--- Record excerpts Enclosed Below ---

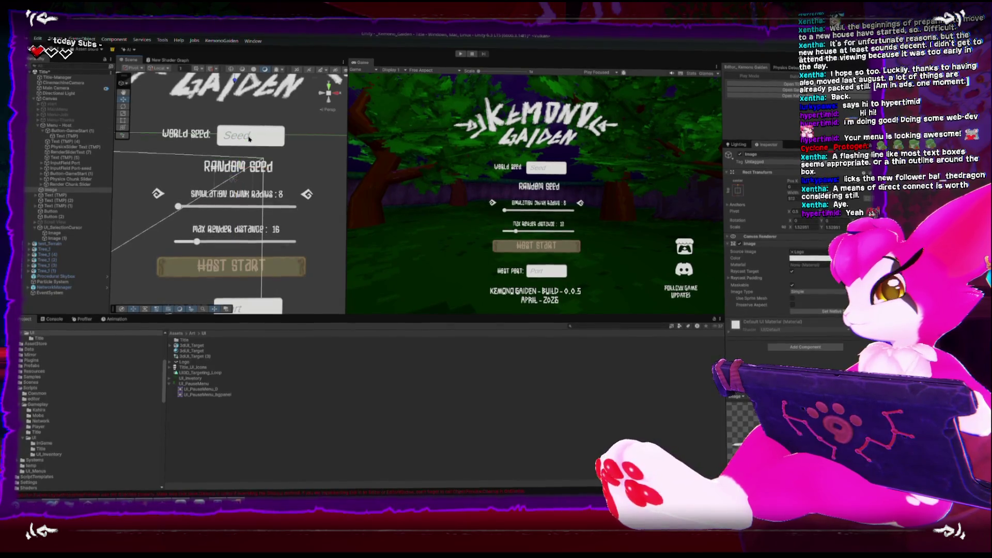
left_click(206, 264)
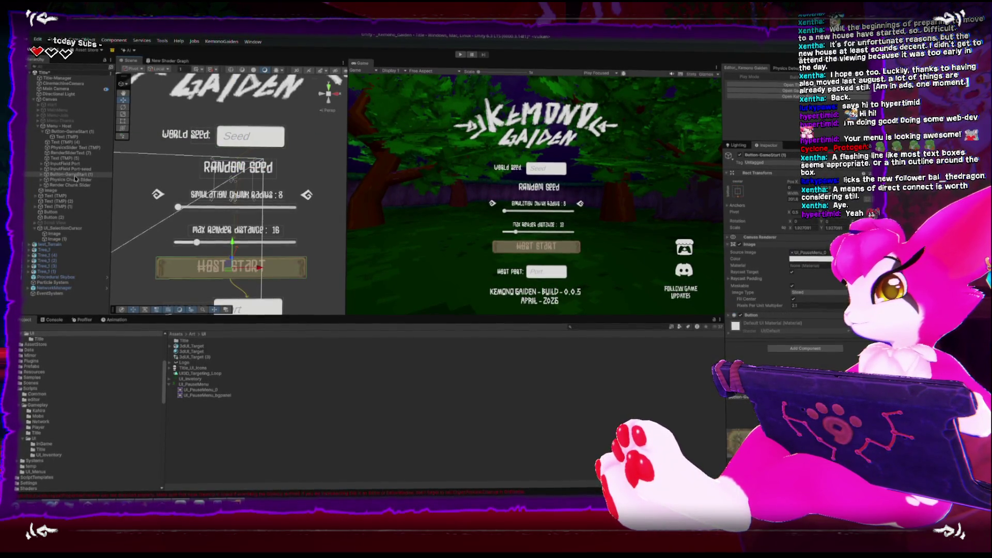
key("f")
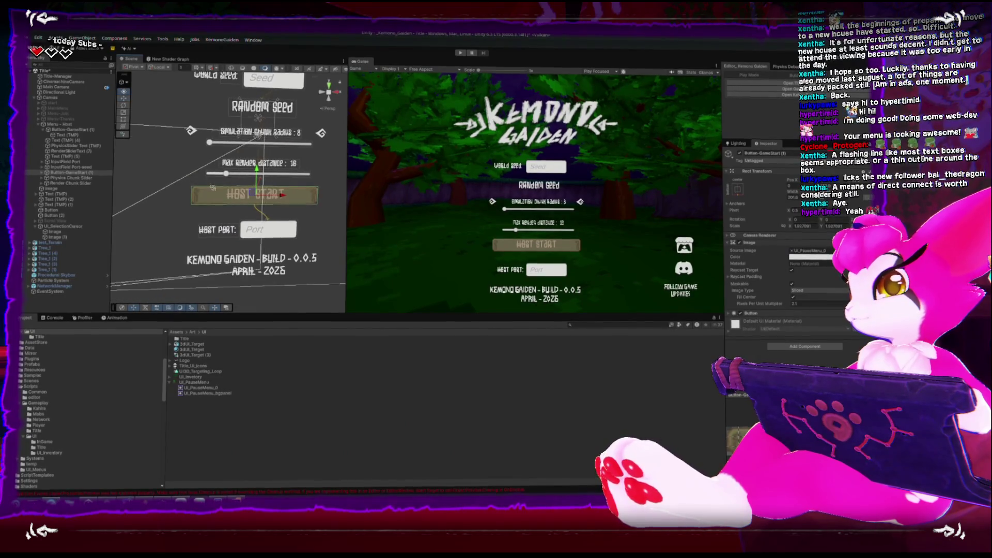
left_click(51, 98)
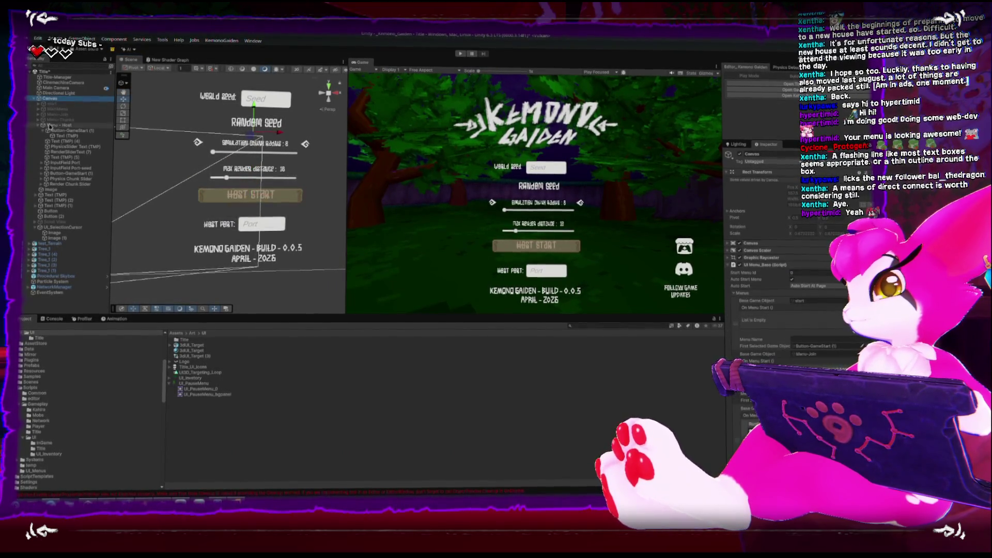
left_click(36, 168)
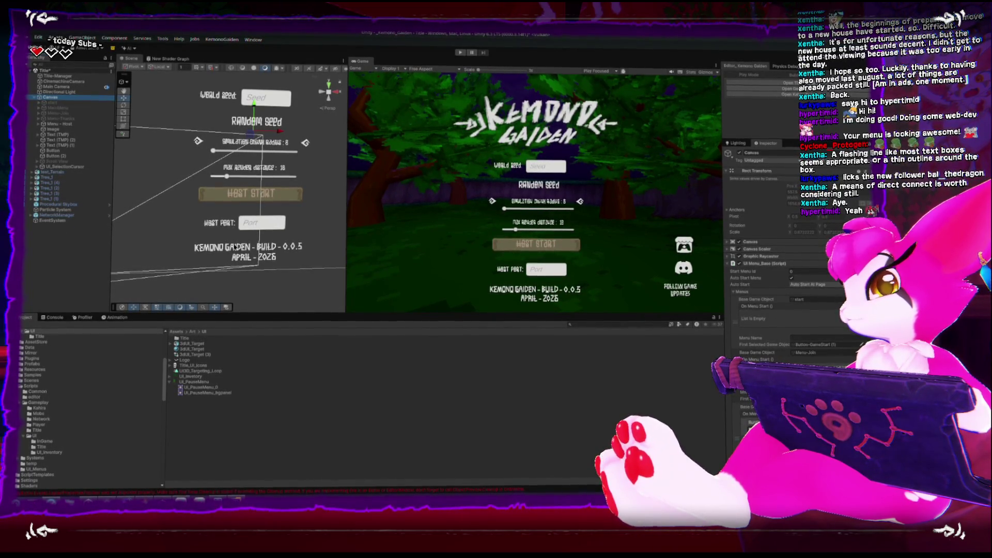
left_click(236, 249)
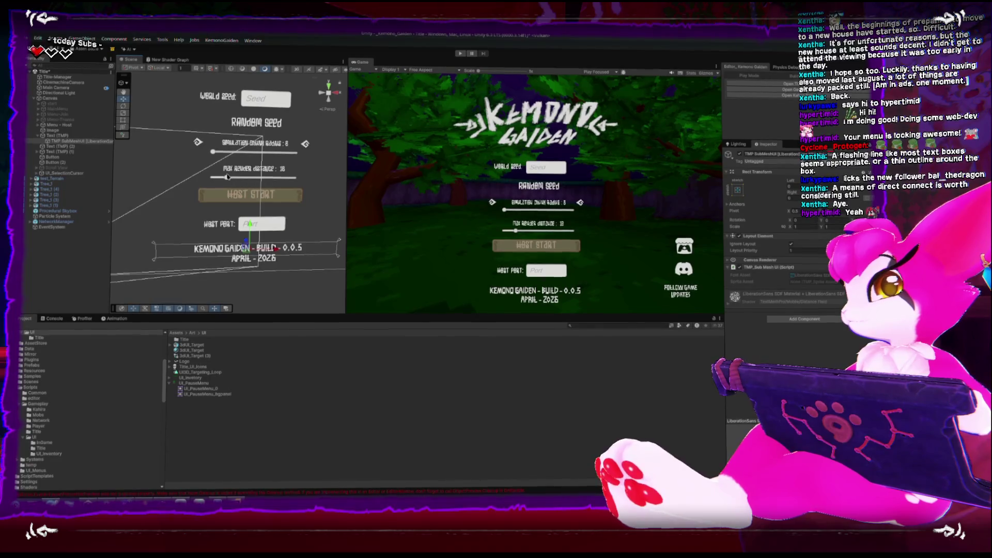
left_click_drag(245, 258, 216, 200)
scroll(217, 200, "up", 5)
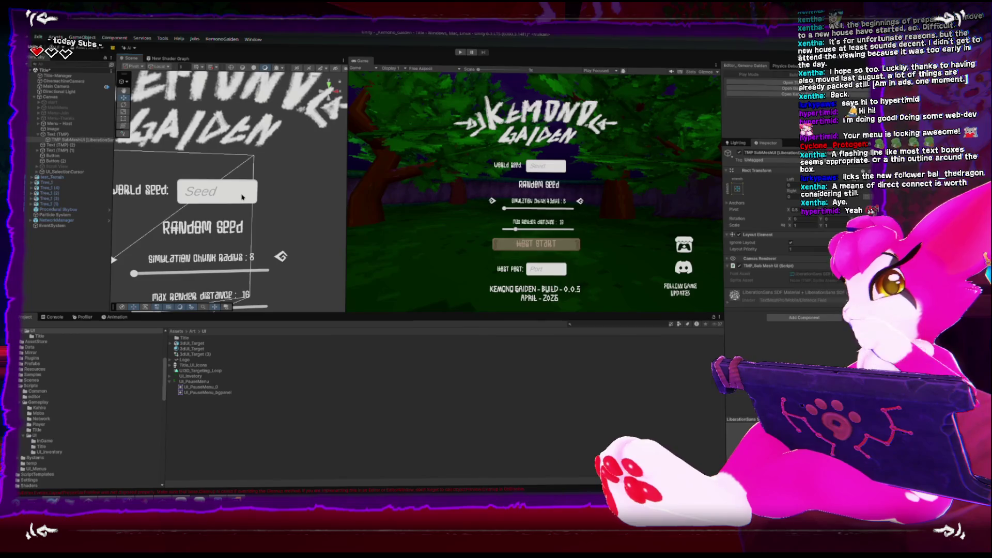
left_click(242, 197)
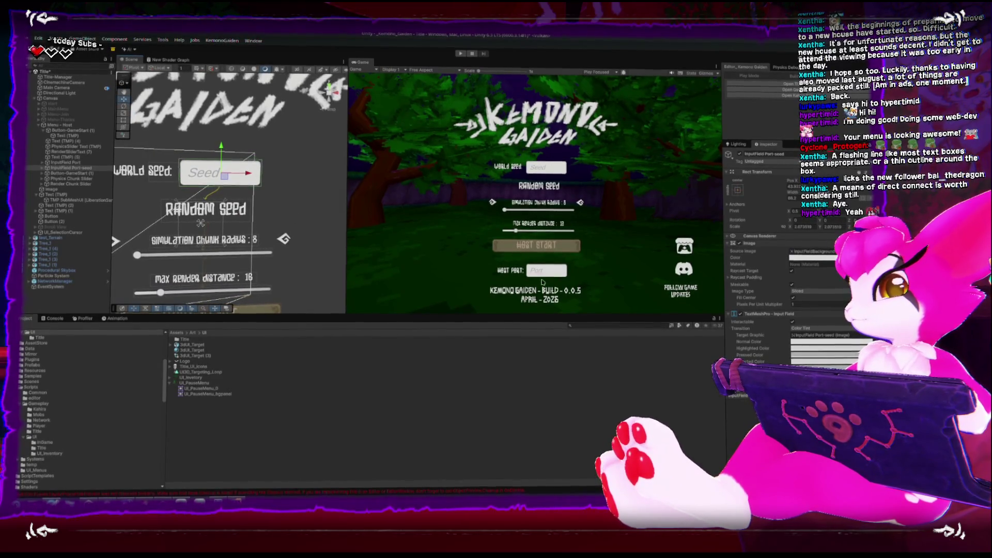
Shift the World Seed label and field to the left.
left_click_drag(209, 193, 216, 170)
left_click(222, 85)
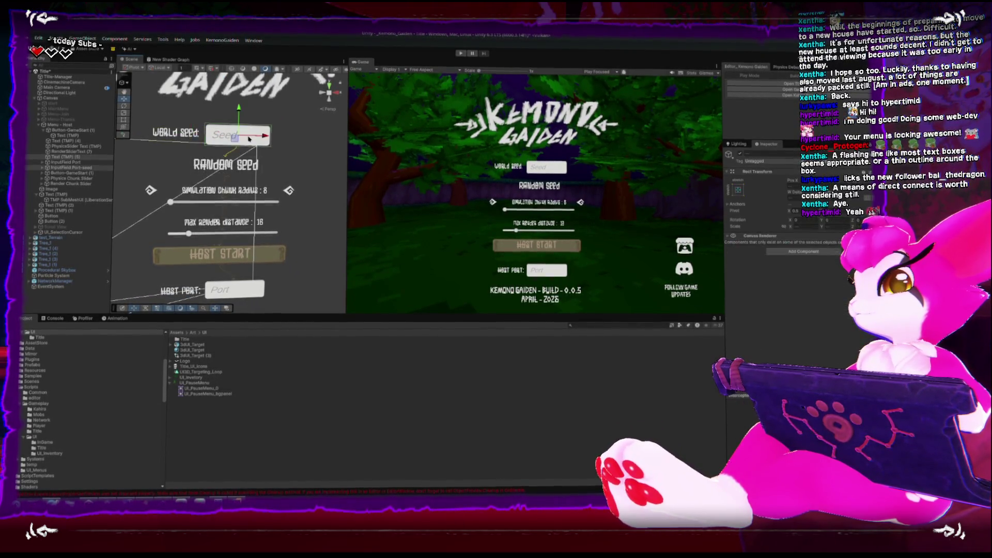
left_click_drag(256, 142, 218, 140)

--- End of Enclosed Record excerpts ---

What is required: Output only these lines, word for word: the line containing "left_click(51, 98)" and every line after it through the last line of the data. Omit the pictures.

Written response:
left_click(51, 98)
left_click(36, 168)
left_click(236, 249)
left_click_drag(245, 258, 216, 200)
scroll(217, 200, "up", 5)
left_click(242, 197)
Shift the World Seed label and field to the left.
left_click_drag(209, 193, 216, 170)
left_click(222, 85)
left_click_drag(256, 142, 218, 140)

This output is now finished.